For electrons, protons, alpha particles, etc, the Geant4-DNA physics models are only available in water and will not work in platinum.

You have two choices:

  1. Model the mixture and use Livermore physics list down to 10 eV.
  2. model the Pt nanoparticles as G4Orbs and activate Livermore down to 10 eV in platinum while having G4DNA physics list in the biological medium. This is definitively the most accurate approach as it takes into account the sizes/distribution of the Pt nanoparticles in the medium.
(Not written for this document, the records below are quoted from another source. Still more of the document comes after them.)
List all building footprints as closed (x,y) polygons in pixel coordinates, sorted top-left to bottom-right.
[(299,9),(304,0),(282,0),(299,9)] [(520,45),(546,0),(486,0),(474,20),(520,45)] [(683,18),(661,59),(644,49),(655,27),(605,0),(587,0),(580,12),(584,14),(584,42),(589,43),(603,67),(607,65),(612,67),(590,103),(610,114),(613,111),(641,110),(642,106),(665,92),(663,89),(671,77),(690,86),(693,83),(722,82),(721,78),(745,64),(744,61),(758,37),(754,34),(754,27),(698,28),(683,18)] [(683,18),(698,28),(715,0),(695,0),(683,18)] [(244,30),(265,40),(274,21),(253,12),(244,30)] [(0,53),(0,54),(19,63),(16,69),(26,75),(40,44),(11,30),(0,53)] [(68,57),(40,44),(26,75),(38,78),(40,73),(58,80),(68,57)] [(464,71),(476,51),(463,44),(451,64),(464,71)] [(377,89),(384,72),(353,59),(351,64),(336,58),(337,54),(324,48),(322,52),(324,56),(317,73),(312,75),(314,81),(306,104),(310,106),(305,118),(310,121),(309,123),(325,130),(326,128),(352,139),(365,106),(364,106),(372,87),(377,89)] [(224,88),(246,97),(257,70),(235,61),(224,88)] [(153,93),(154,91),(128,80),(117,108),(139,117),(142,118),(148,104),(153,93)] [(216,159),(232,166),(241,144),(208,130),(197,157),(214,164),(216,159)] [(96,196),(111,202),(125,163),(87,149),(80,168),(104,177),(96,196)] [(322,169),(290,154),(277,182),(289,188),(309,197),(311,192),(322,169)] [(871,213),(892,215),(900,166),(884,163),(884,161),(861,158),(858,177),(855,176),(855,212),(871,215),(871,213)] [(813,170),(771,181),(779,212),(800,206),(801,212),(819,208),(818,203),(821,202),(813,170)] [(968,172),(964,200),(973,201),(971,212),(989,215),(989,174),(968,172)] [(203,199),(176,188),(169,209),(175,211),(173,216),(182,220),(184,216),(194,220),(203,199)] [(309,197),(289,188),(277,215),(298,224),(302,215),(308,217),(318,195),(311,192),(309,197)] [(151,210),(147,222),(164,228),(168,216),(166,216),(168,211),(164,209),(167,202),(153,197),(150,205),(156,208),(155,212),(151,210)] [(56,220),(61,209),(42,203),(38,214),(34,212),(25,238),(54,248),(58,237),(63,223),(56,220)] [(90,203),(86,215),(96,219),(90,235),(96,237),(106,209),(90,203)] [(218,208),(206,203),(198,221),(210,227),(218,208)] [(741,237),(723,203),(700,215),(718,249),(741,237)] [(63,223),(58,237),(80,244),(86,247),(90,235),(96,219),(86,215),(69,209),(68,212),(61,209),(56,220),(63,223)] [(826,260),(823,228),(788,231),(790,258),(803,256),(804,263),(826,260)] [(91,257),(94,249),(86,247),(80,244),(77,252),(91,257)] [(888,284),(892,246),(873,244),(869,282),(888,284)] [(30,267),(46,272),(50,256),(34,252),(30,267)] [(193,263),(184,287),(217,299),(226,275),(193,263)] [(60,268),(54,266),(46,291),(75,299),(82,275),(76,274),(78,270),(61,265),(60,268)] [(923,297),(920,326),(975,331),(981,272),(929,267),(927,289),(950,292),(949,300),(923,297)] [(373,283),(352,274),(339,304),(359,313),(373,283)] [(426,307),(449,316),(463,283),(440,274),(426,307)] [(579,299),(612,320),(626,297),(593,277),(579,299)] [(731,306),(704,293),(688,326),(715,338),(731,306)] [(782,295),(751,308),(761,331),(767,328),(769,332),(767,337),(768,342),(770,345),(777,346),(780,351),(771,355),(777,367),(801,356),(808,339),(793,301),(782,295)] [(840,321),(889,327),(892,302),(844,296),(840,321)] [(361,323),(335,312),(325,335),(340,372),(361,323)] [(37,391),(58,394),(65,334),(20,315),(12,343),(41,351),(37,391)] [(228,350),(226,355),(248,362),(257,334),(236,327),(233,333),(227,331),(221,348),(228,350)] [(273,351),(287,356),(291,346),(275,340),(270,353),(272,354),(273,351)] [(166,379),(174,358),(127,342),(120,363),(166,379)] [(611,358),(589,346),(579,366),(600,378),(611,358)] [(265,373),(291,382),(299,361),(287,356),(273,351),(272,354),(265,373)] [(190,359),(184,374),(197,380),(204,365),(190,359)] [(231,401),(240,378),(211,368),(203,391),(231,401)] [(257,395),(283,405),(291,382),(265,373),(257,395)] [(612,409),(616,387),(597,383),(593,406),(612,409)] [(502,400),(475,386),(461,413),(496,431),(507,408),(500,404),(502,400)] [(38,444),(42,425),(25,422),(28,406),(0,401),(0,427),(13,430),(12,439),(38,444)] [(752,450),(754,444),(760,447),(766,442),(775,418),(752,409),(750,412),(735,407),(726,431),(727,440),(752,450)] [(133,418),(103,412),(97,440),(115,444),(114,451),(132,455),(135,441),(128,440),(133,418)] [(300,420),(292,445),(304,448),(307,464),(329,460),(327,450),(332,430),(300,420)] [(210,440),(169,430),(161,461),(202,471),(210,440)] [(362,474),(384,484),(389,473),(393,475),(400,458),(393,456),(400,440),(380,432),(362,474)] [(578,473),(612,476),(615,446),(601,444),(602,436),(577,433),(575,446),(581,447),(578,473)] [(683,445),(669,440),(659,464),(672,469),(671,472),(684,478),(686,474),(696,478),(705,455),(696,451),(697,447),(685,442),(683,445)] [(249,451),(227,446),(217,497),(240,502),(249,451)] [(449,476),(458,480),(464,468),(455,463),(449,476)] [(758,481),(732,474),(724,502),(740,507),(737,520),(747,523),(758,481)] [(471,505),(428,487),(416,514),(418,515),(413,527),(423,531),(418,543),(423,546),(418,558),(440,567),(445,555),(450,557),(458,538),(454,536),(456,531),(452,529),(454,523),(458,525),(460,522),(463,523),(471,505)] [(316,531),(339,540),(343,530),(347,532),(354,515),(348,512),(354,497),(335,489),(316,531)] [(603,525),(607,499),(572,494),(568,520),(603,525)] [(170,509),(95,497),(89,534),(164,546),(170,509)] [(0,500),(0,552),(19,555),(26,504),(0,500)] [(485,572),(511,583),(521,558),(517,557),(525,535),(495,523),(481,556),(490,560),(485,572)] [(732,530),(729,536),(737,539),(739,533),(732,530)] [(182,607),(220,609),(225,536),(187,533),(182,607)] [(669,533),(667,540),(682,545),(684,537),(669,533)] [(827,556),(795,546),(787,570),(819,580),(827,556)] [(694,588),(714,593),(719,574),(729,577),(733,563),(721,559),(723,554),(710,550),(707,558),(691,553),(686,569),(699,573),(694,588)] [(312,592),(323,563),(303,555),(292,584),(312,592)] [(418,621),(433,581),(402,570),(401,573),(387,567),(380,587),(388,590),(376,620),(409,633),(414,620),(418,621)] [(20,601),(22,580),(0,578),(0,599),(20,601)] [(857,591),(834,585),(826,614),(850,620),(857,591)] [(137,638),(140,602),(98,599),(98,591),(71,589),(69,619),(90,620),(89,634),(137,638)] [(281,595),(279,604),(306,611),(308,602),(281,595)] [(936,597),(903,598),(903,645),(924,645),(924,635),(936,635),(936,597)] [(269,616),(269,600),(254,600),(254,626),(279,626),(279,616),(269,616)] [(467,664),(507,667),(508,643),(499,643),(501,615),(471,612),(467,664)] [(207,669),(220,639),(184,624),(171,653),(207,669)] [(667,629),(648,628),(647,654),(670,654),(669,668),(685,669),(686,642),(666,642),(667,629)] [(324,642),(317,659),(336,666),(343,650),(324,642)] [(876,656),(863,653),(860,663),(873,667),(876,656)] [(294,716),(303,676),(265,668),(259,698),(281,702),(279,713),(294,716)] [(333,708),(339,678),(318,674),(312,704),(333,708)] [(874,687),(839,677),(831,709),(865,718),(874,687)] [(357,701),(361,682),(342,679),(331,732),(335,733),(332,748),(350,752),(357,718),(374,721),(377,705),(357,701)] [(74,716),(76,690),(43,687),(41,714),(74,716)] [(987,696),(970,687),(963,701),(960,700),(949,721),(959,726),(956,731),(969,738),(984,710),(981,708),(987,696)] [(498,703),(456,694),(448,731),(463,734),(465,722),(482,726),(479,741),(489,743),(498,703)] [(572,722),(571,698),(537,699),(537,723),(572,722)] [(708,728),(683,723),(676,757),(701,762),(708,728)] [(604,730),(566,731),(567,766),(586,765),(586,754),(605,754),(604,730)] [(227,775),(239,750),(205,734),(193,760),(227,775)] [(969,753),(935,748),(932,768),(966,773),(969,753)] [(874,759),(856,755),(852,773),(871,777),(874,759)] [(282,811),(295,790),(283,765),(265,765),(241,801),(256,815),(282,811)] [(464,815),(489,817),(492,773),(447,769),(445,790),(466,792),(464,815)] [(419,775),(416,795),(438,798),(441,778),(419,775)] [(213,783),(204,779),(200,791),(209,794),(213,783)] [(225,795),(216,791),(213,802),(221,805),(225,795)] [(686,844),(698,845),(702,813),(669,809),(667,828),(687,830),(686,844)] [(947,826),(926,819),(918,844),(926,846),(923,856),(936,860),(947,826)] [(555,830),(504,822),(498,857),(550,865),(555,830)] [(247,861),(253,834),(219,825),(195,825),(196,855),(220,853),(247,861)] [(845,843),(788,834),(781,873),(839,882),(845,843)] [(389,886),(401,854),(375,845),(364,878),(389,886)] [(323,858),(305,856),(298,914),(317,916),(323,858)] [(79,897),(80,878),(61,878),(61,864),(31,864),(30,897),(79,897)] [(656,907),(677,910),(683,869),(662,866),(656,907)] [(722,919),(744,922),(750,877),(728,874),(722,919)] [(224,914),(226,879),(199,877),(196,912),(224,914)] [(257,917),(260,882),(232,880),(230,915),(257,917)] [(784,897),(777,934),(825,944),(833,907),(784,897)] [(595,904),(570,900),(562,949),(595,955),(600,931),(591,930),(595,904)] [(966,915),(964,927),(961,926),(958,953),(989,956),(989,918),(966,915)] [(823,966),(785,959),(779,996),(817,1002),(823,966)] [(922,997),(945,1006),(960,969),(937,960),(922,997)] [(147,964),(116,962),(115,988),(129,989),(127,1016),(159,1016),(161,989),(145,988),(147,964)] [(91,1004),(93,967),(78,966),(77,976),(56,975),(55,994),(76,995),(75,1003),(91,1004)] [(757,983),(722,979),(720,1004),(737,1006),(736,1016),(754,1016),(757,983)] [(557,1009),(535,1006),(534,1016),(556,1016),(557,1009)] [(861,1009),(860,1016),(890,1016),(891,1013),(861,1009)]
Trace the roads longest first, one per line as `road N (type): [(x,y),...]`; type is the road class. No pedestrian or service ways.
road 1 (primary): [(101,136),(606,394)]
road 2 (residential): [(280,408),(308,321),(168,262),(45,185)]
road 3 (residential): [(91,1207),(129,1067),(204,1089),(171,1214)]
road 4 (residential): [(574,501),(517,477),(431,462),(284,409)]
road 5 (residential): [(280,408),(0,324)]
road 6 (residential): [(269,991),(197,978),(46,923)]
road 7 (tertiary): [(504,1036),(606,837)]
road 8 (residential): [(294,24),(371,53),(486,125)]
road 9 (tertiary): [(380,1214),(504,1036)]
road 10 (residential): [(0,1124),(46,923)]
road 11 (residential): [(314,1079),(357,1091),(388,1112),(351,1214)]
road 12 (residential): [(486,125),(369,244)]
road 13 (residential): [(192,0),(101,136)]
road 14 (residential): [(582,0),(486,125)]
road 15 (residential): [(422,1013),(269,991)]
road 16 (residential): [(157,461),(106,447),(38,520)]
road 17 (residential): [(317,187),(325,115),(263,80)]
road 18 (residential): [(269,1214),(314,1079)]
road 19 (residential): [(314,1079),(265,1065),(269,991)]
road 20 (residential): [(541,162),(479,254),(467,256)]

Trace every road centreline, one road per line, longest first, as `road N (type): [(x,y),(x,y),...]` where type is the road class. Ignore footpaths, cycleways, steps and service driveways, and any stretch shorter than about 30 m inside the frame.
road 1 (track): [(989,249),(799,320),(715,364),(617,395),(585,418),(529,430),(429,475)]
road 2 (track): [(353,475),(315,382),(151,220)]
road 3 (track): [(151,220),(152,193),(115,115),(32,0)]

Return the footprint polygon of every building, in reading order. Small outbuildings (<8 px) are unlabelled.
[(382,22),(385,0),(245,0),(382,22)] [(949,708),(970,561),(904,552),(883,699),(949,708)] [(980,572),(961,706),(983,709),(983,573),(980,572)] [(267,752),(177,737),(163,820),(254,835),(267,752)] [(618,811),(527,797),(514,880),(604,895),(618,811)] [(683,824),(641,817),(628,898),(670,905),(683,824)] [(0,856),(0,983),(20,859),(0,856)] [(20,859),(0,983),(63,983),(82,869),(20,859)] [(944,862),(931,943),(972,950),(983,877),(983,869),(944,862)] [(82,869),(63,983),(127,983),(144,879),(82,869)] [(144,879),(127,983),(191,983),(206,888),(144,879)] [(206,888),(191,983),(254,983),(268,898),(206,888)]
Thanks for the useful information!

I do not use nanoparticles and this cases platinum atoms are used.
Is mixture of platinum and water atoms.

I don’t understand how I can use DNA-physics for water and livermore-physics for platinum atoms at the same time.

So,

  1. Model the mixture and use Livermore physics list down to 10 eV.

Thank you!

-to look how to switch the Geant4-DNA in specific regions, you may look at examples/extended/medical/dna/dnaphysics

-If you have atoms and not aggregates, yes, I think to have a mixture material sounds good (at least to me).

Cheers

Yes I know this example, it has already tested.
But physics can be declared there only for the region, for example: World (water) - is DNA_OPT3
if World is WATER+platinum atoms.
How to specify physics for a particular material?
i.e In World region (mat -WATER+platinum atoms):

  • Water - is DNA_OPT3
  • Platinum - is Livermore physics

Sorry…My judgment may be wrong…

It is not possible to have DNA_OPT3 if the medium is a mixture of different materials. It only works if the material if G4_WATER.